Дальше описываются приключения и злоключения этого самого Метуса, про которого собственная мать-старушка коротко и справедливо говорит постоянно одно: «дурак». Тратя свои силы, натурально, на что попало, ведя себя по отношению к окружающим как полный придурок (говоря по-нынешнему), обманывая женщин, и сам будучи многажды обманут, «мутя» темные делишки с восточным человеком Рафаилом, Васька в конце концов получает полтора года колонии и отбывает в места не столь отдаленные. Остается в их избушке одна мать. Кончается короткий рассказ так.
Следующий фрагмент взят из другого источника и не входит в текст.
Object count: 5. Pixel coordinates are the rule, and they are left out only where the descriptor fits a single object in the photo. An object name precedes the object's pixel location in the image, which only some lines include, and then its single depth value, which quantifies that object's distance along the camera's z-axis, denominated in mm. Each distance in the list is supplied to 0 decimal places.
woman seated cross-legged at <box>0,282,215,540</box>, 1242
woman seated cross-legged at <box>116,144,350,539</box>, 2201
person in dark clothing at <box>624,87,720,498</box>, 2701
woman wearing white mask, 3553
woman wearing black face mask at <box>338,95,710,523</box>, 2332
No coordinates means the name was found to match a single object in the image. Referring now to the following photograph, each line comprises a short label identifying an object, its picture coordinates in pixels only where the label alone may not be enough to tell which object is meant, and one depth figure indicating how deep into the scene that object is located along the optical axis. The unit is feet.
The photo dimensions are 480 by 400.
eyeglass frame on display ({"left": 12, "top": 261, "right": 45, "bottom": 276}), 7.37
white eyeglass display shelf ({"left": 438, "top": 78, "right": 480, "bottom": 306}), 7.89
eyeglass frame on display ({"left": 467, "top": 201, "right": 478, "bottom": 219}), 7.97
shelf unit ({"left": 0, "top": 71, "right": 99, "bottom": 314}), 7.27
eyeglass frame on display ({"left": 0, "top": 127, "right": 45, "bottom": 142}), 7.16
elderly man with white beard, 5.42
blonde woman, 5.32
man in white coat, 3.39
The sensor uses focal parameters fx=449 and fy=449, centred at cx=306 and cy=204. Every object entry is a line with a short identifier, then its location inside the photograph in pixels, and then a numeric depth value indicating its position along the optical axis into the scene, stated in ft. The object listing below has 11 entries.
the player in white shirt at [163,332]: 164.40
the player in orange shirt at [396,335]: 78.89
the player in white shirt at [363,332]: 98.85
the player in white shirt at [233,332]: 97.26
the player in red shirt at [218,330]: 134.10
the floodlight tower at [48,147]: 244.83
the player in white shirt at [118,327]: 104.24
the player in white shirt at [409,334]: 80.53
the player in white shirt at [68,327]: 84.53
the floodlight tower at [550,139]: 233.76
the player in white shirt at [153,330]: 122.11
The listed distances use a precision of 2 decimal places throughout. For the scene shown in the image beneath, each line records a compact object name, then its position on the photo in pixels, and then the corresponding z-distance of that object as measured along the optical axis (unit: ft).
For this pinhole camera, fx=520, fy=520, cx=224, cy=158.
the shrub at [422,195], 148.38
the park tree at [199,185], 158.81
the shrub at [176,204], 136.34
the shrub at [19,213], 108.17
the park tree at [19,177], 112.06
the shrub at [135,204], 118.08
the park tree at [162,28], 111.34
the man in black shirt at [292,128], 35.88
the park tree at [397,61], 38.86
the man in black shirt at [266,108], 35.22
«Ваське дали полтора года, и никто не знает, что он будет делать, когда вернется. Начнет, наверное, с того, что опять подженится.

А сейчас – он никому не нужен. Так, по-видимому? Кому он нужен? Жены нет. Рафаил уехал. Так, по-видимому?

Нет, не так.

Ибо старушка мама Макарина Савельевна молча и упорно дожидается своего дурака, которого она родила, растила, купала в корыте, где он говорил «гули-гули», нянчила, покупала ему букварь и стегала ремнем за двойки из школы...

Дожидается, питаясь картошкой, солеными огурцами, свеклой, капустой, грибами – словом, всем тем, за что не нужно платить ни копейки денег и что бесплатно растет у хозяев на родной земле».

Последнюю фразу можно считать ключевой. Родная земля – она такая, много чего растет на ней, и доброго, и дурацкого, и полезные овощи, и сорняки. И вот – вырос Васька. Он – такой же, как эта земля, эта страна, деятельный, сильный (вечно с какими-то прожектами), но бестолковый и беспутный. Мы не видим ни слова авторского осуждения. Автор не критикует – автор сожалеет. Жалко и фольклорную мать-старушку. Жалко и бабенок, брошенных Васькой. Жалко и самого Ваську. Но мы не сомневаемся, что точно так же, как он буянил, он мог бы совершать подвиги или делать открытия. А может еще и сделает чего-то такое, хорошее… Сибиряк же! И еще, важное: он по-прежнему нужен. Своей матери. Своей родине, в конце концов.

Понятно, почему эти рассказы в то время произвели такой эффект. И почему мимо них не прошел Василий Шукшин.